══ RECORDS FOR THIS TASK
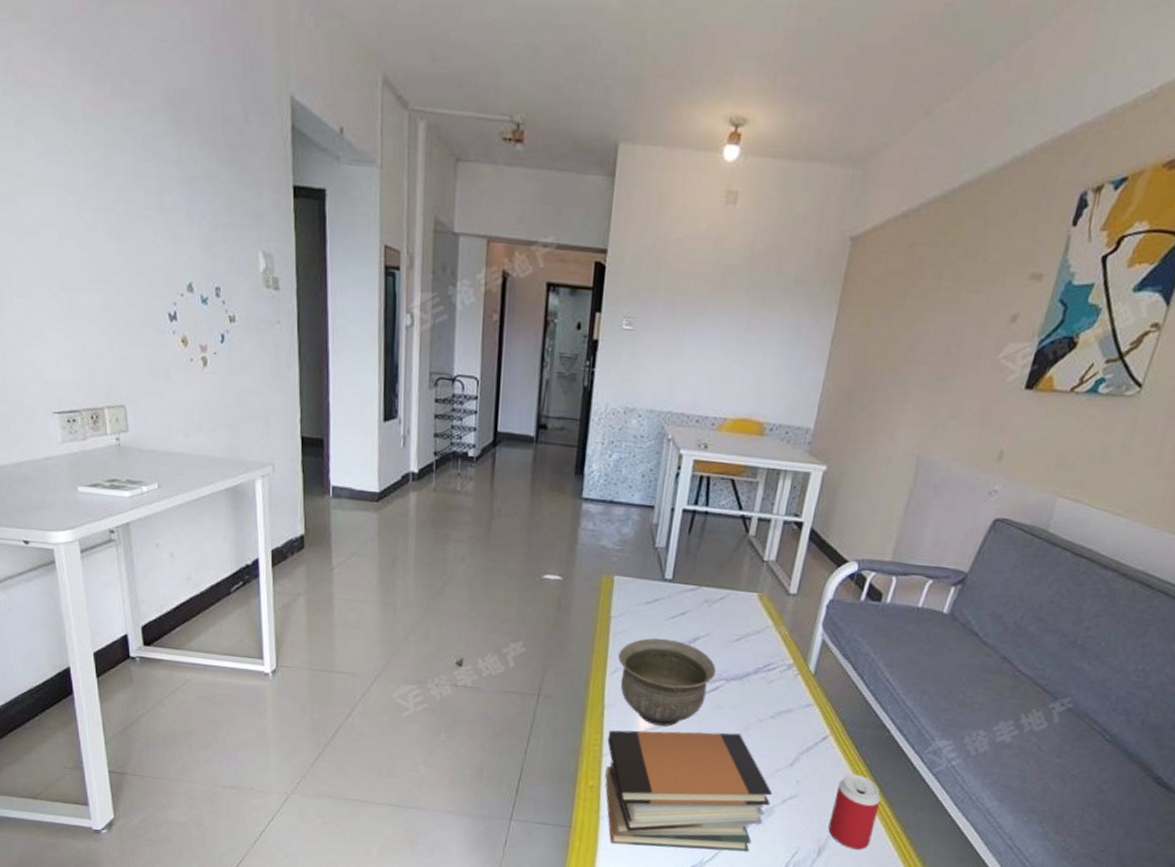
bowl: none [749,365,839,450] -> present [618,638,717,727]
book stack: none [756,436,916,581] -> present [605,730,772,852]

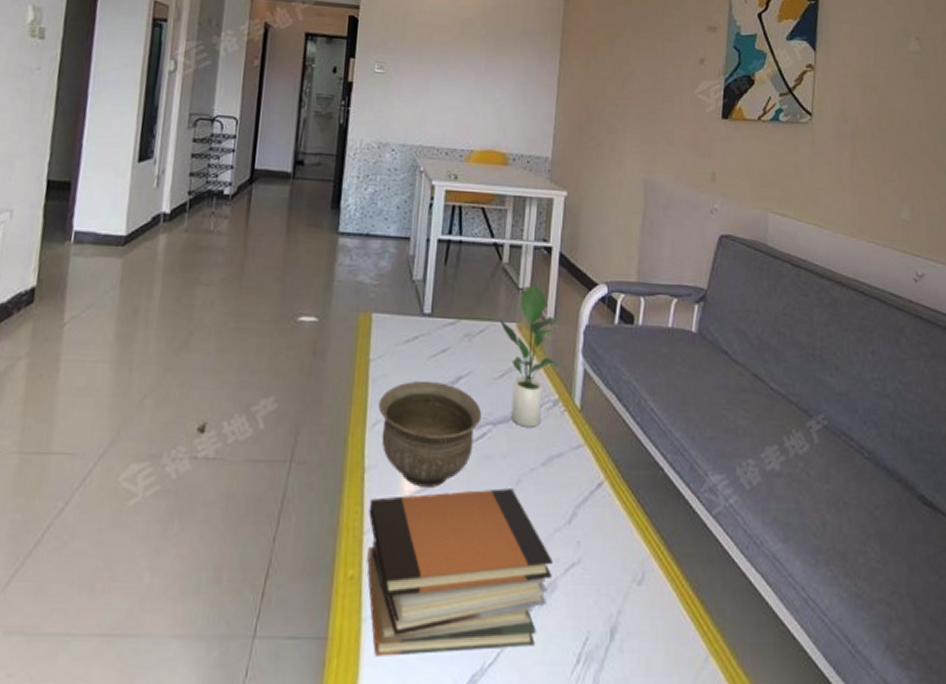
potted plant: none [740,558,801,686] -> present [499,284,559,427]
beverage can: present [828,773,881,850] -> none [617,526,667,626]

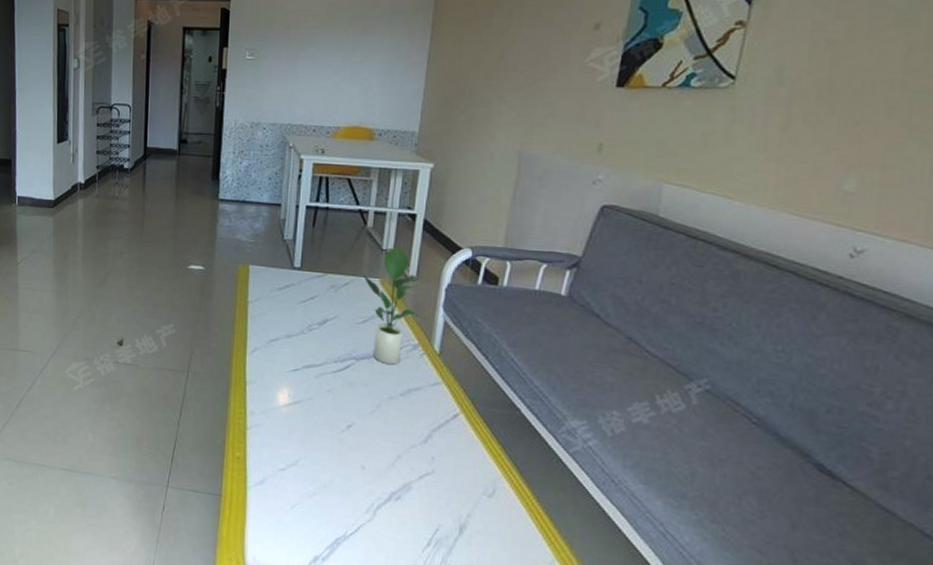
book stack: present [367,488,552,656] -> none [250,405,408,527]
bowl: present [379,380,482,487] -> none [257,320,346,402]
════
=== WORK REQUIRED ===
Type the entries again verbatim. Drop the images.

=== FINAL ANSWER ===
bowl: none [749,365,839,450] -> present [618,638,717,727]
book stack: none [756,436,916,581] -> present [605,730,772,852]

potted plant: none [740,558,801,686] -> present [499,284,559,427]
beverage can: present [828,773,881,850] -> none [617,526,667,626]

book stack: present [367,488,552,656] -> none [250,405,408,527]
bowl: present [379,380,482,487] -> none [257,320,346,402]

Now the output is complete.